# [Aim of the task]
Pull out the lines from the one containing "line at (2057, 401): present -> none" up to and including the one containing "line at (484, 610): solid -> dashed", and copy them word for word.

— start Material for this exercise —

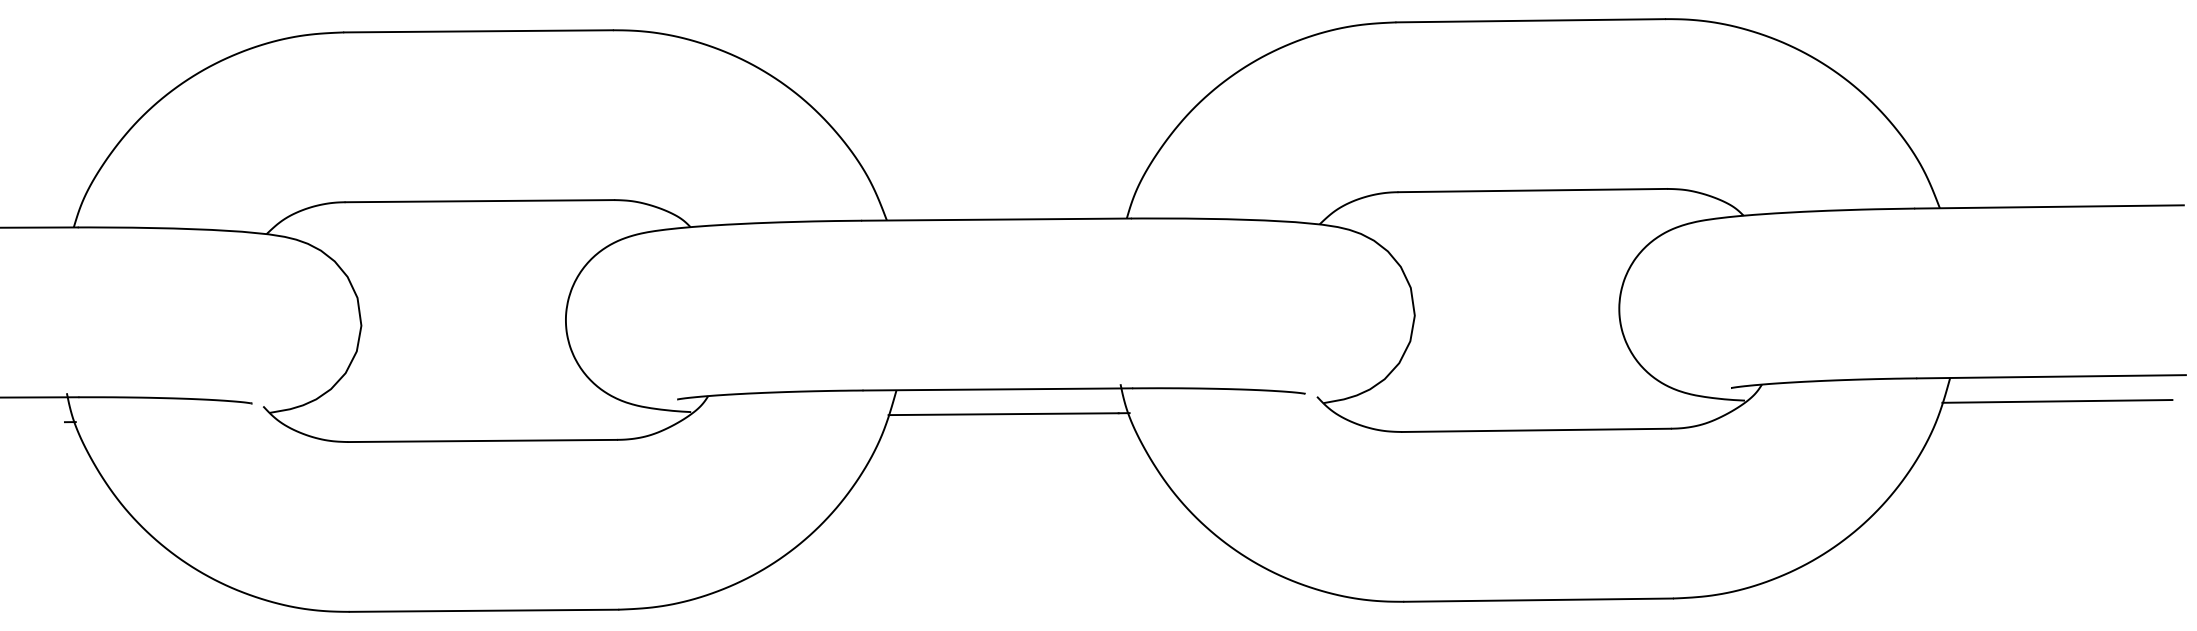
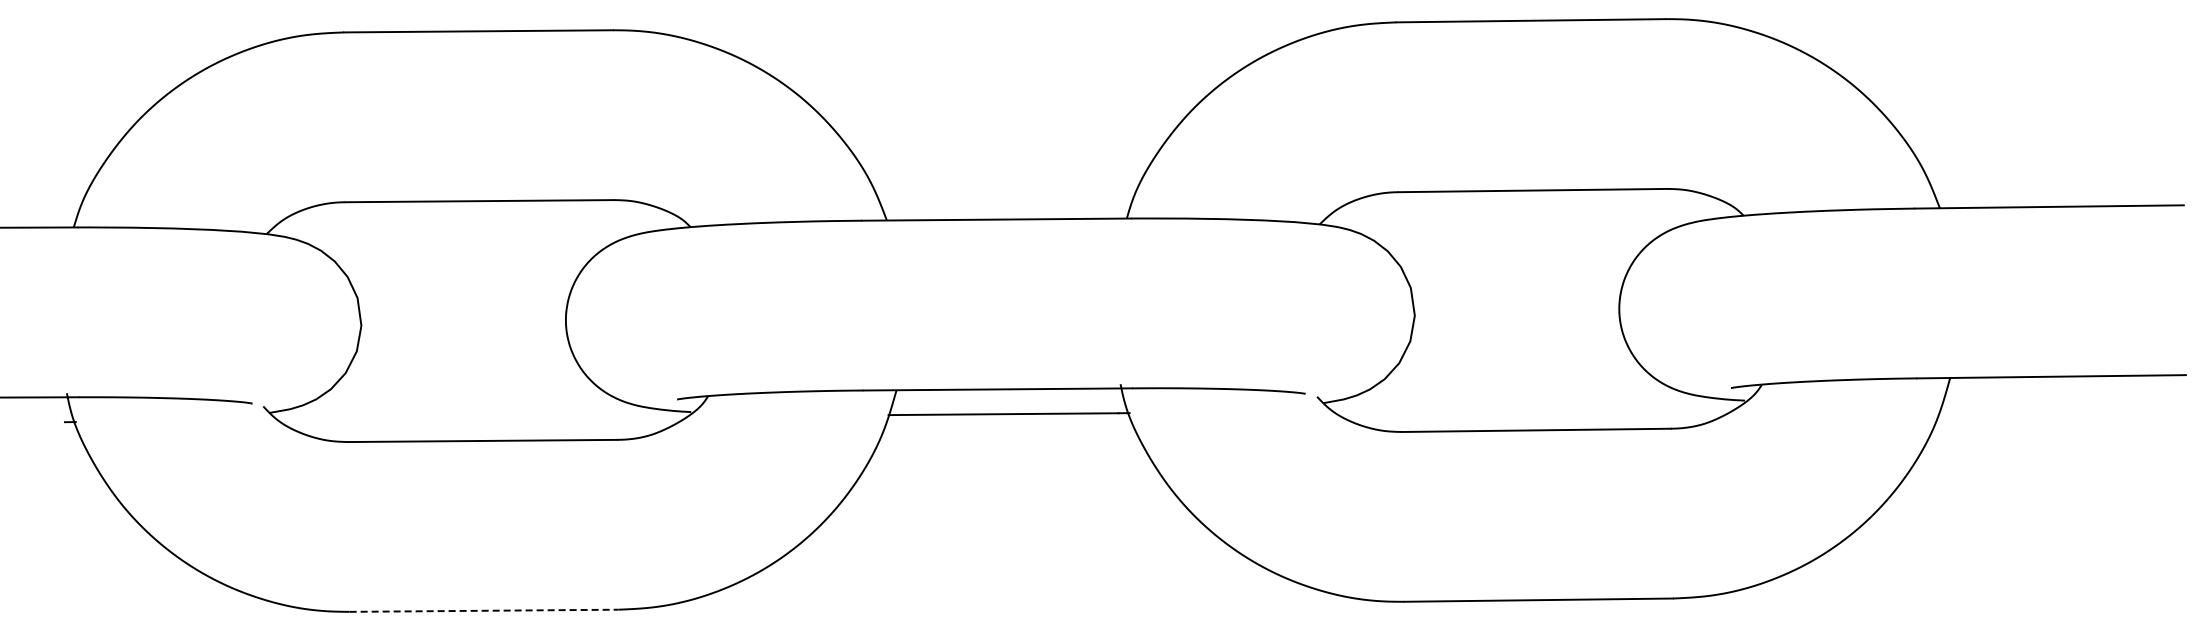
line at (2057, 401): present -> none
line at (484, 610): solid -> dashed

— end Material for this exercise —
— start Material for this exercise —

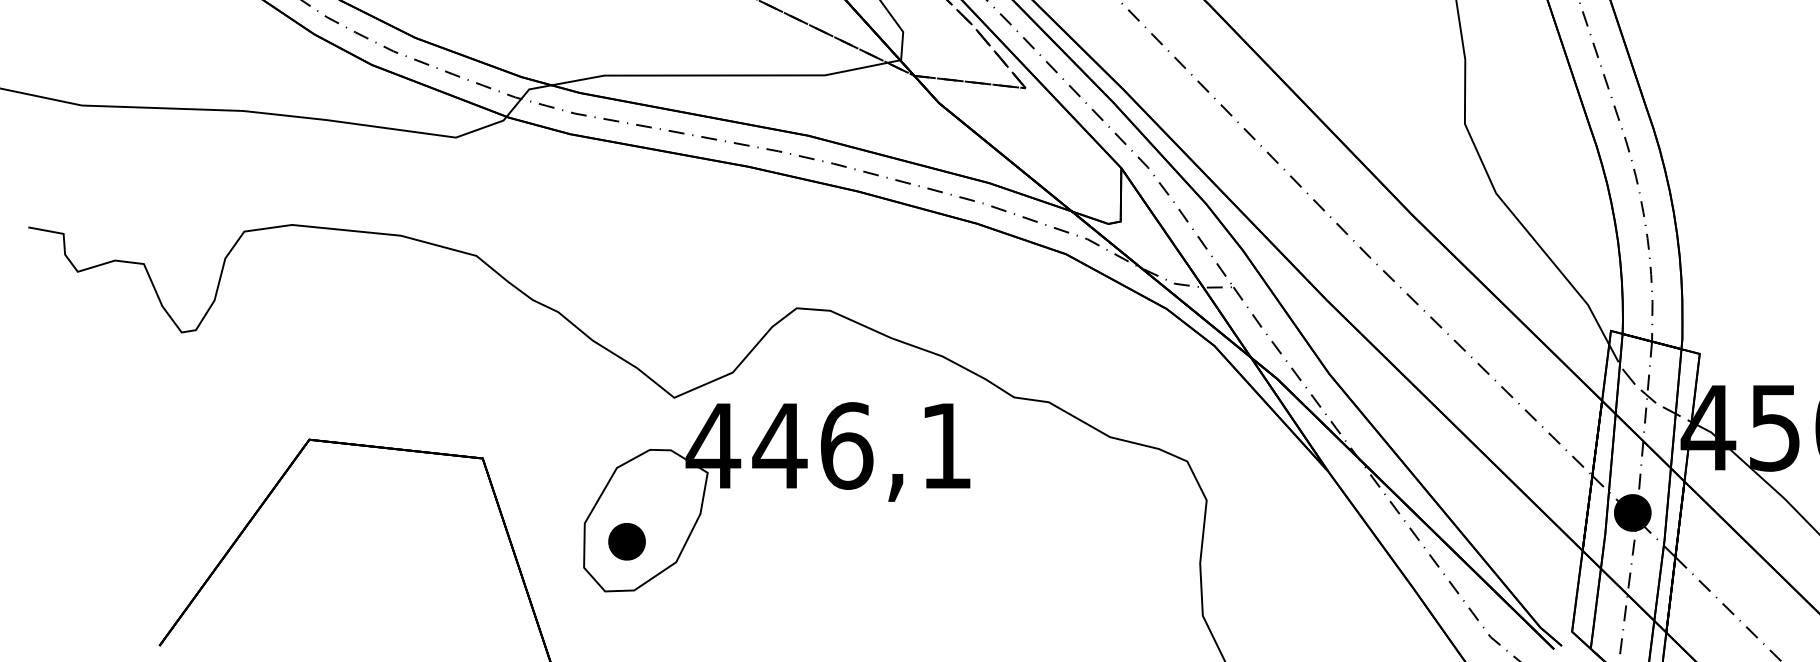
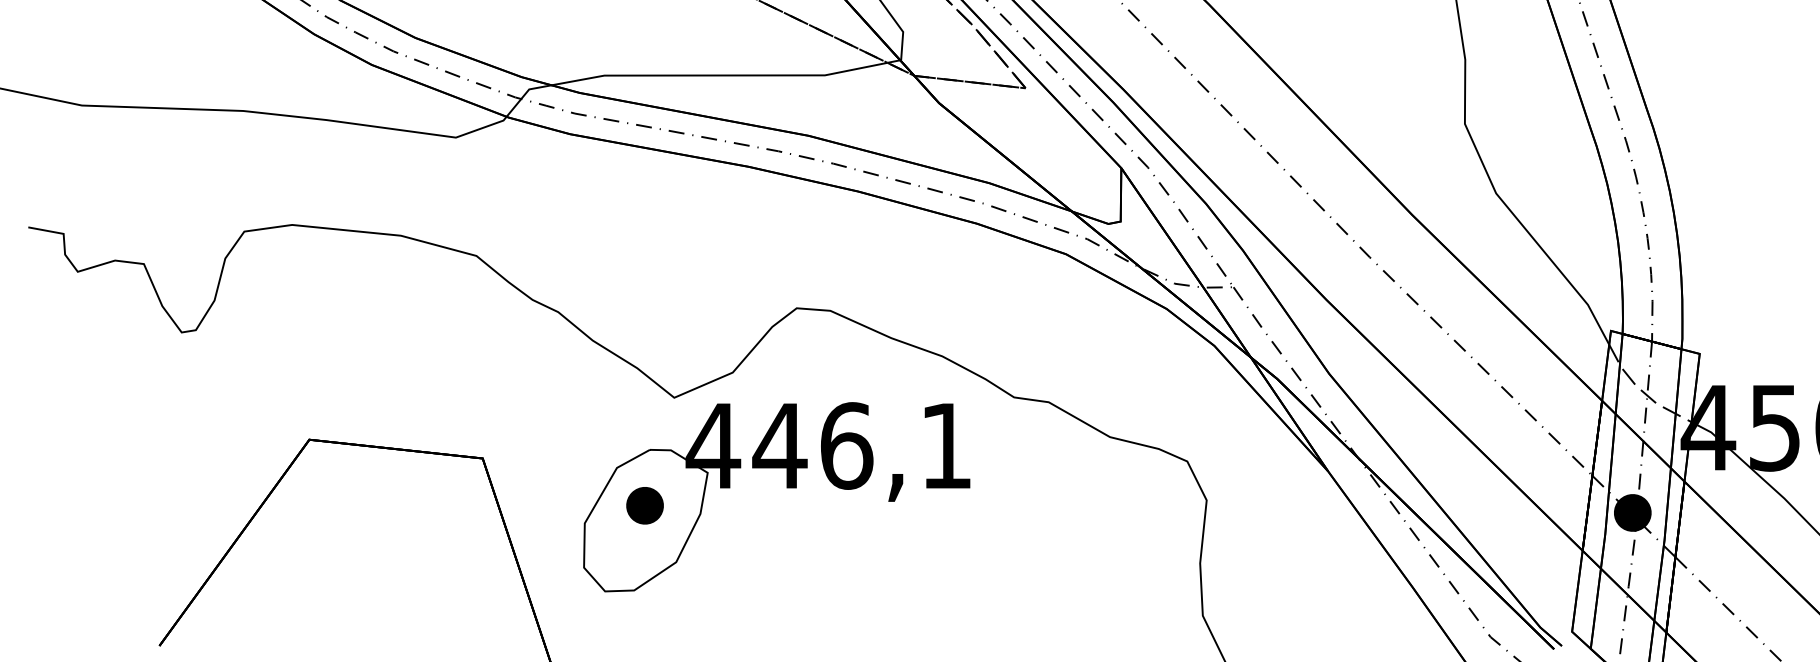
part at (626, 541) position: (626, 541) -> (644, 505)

— end Material for this exercise —
— start Material for this exercise —

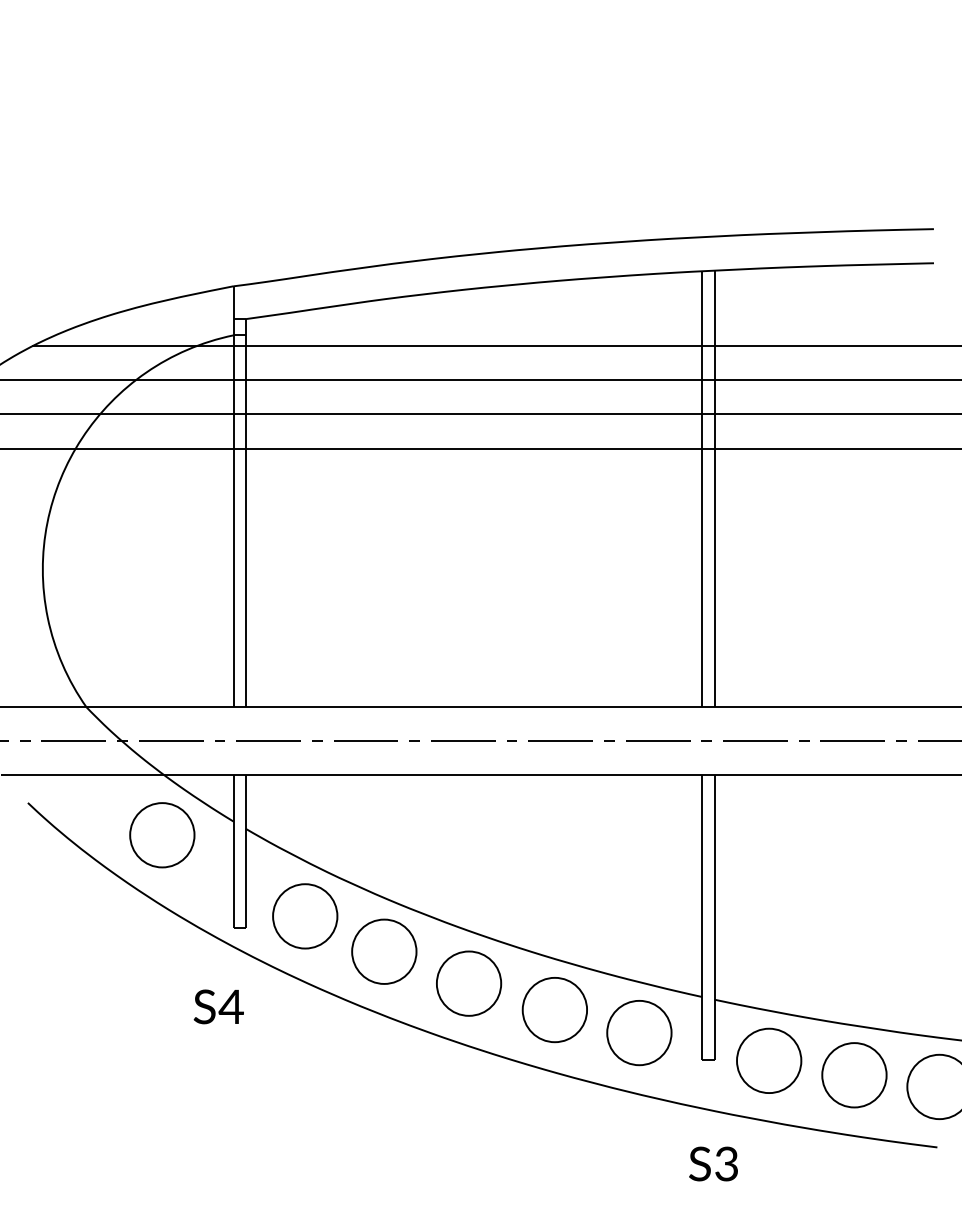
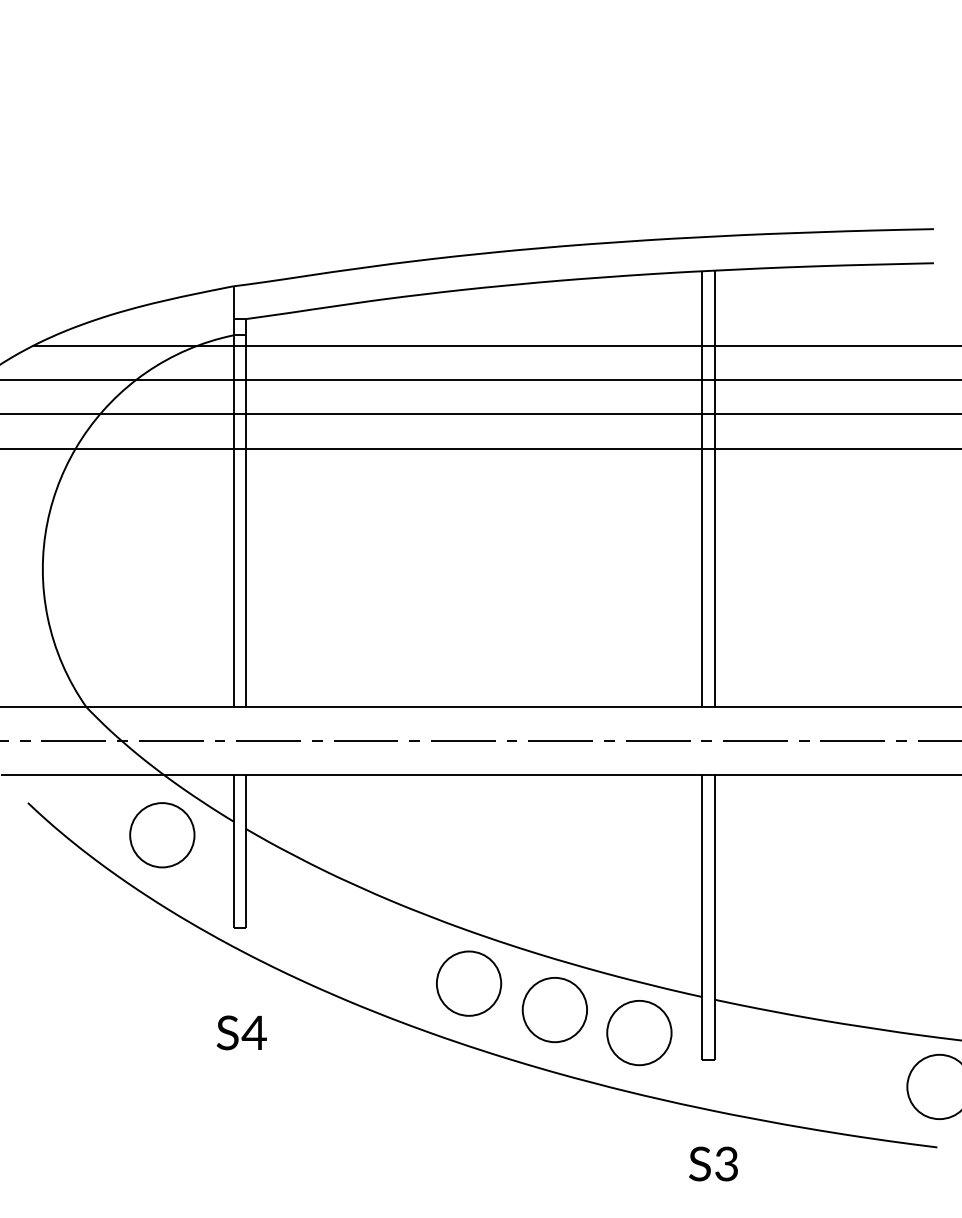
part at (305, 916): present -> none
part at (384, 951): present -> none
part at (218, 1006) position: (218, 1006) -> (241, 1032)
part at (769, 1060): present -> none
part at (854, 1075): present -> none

— end Material for this exercise —

# [The answer]
line at (2057, 401): present -> none
line at (484, 610): solid -> dashed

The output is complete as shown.